Transcribed page contents
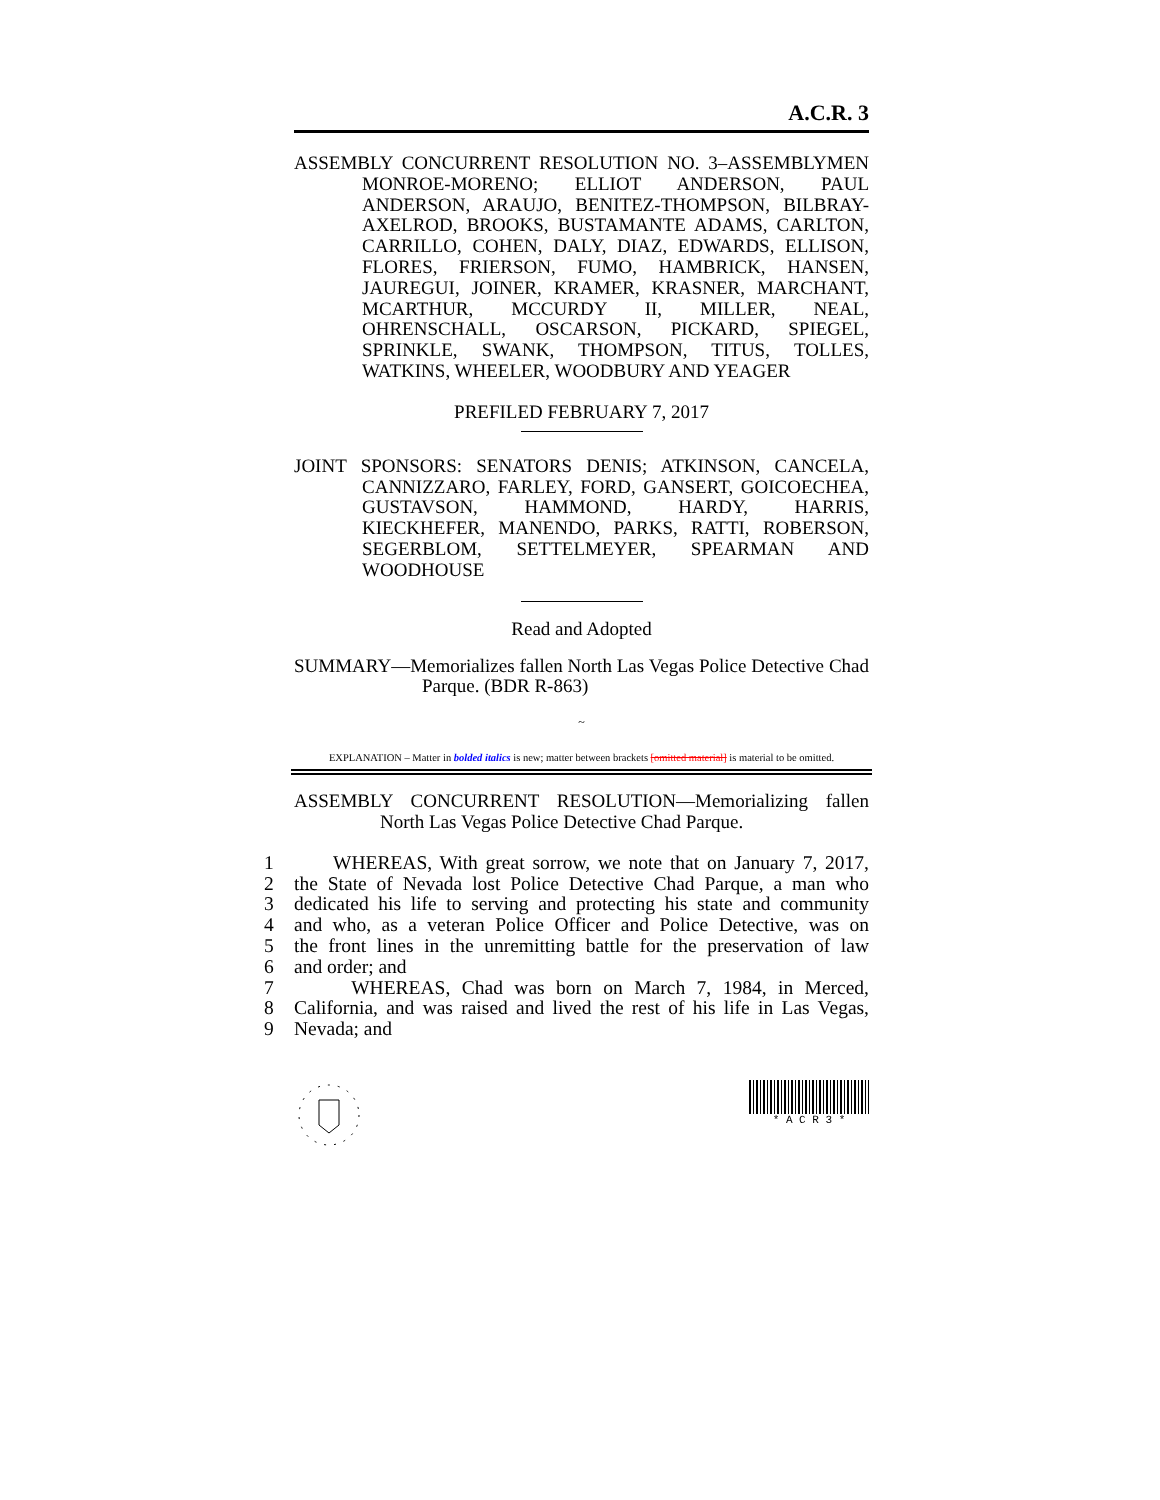A.C.R. 3
ASSEMBLY CONCURRENT RESOLUTION NO. 3–ASSEMBLYMEN MONROE-MORENO; ELLIOT ANDERSON, PAUL ANDERSON, ARAUJO, BENITEZ-THOMPSON, BILBRAY-AXELROD, BROOKS, BUSTAMANTE ADAMS, CARLTON, CARRILLO, COHEN, DALY, DIAZ, EDWARDS, ELLISON, FLORES, FRIERSON, FUMO, HAMBRICK, HANSEN, JAUREGUI, JOINER, KRAMER, KRASNER, MARCHANT, MCARTHUR, MCCURDY II, MILLER, NEAL, OHRENSCHALL, OSCARSON, PICKARD, SPIEGEL, SPRINKLE, SWANK, THOMPSON, TITUS, TOLLES, WATKINS, WHEELER, WOODBURY AND YEAGER
PREFILED FEBRUARY 7, 2017
JOINT SPONSORS: SENATORS DENIS; ATKINSON, CANCELA, CANNIZZARO, FARLEY, FORD, GANSERT, GOICOECHEA, GUSTAVSON, HAMMOND, HARDY, HARRIS, KIECKHEFER, MANENDO, PARKS, RATTI, ROBERSON, SEGERBLOM, SETTELMEYER, SPEARMAN AND WOODHOUSE
Read and Adopted
SUMMARY—Memorializes fallen North Las Vegas Police Detective Chad Parque. (BDR R-863)
~
EXPLANATION – Matter in bolded italics is new; matter between brackets [omitted material] is material to be omitted.
ASSEMBLY CONCURRENT RESOLUTION—Memorializing fallen North Las Vegas Police Detective Chad Parque.
1 WHEREAS, With great sorrow, we note that on January 7, 2017,
2 the State of Nevada lost Police Detective Chad Parque, a man who
3 dedicated his life to serving and protecting his state and community
4 and who, as a veteran Police Officer and Police Detective, was on
5 the front lines in the unremitting battle for the preservation of law
6 and order; and
7 WHEREAS, Chad was born on March 7, 1984, in Merced,
8 California, and was raised and lived the rest of his life in Las Vegas,
9 Nevada; and
* A C R 3 *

- _What you are asked to do_
Transcribe each record exactly as it appears, but omit every picture.

- _Response_
A.C.R. 3
ASSEMBLY CONCURRENT RESOLUTION NO. 3–ASSEMBLYMEN MONROE-MORENO; ELLIOT ANDERSON, PAUL ANDERSON, ARAUJO, BENITEZ-THOMPSON, BILBRAY-AXELROD, BROOKS, BUSTAMANTE ADAMS, CARLTON, CARRILLO, COHEN, DALY, DIAZ, EDWARDS, ELLISON, FLORES, FRIERSON, FUMO, HAMBRICK, HANSEN, JAUREGUI, JOINER, KRAMER, KRASNER, MARCHANT, MCARTHUR, MCCURDY II, MILLER, NEAL, OHRENSCHALL, OSCARSON, PICKARD, SPIEGEL, SPRINKLE, SWANK, THOMPSON, TITUS, TOLLES, WATKINS, WHEELER, WOODBURY AND YEAGER
PREFILED FEBRUARY 7, 2017
JOINT SPONSORS: SENATORS DENIS; ATKINSON, CANCELA, CANNIZZARO, FARLEY, FORD, GANSERT, GOICOECHEA, GUSTAVSON, HAMMOND, HARDY, HARRIS, KIECKHEFER, MANENDO, PARKS, RATTI, ROBERSON, SEGERBLOM, SETTELMEYER, SPEARMAN AND WOODHOUSE
Read and Adopted
SUMMARY—Memorializes fallen North Las Vegas Police Detective Chad Parque. (BDR R-863)
~
EXPLANATION – Matter in bolded italics is new; matter between brackets [omitted material] is material to be omitted.
ASSEMBLY CONCURRENT RESOLUTION—Memorializing fallen North Las Vegas Police Detective Chad Parque.
1 WHEREAS, With great sorrow, we note that on January 7, 2017,
2 the State of Nevada lost Police Detective Chad Parque, a man who
3 dedicated his life to serving and protecting his state and community
4 and who, as a veteran Police Officer and Police Detective, was on
5 the front lines in the unremitting battle for the preservation of law
6 and order; and
7 WHEREAS, Chad was born on March 7, 1984, in Merced,
8 California, and was raised and lived the rest of his life in Las Vegas,
9 Nevada; and
* A C R 3 *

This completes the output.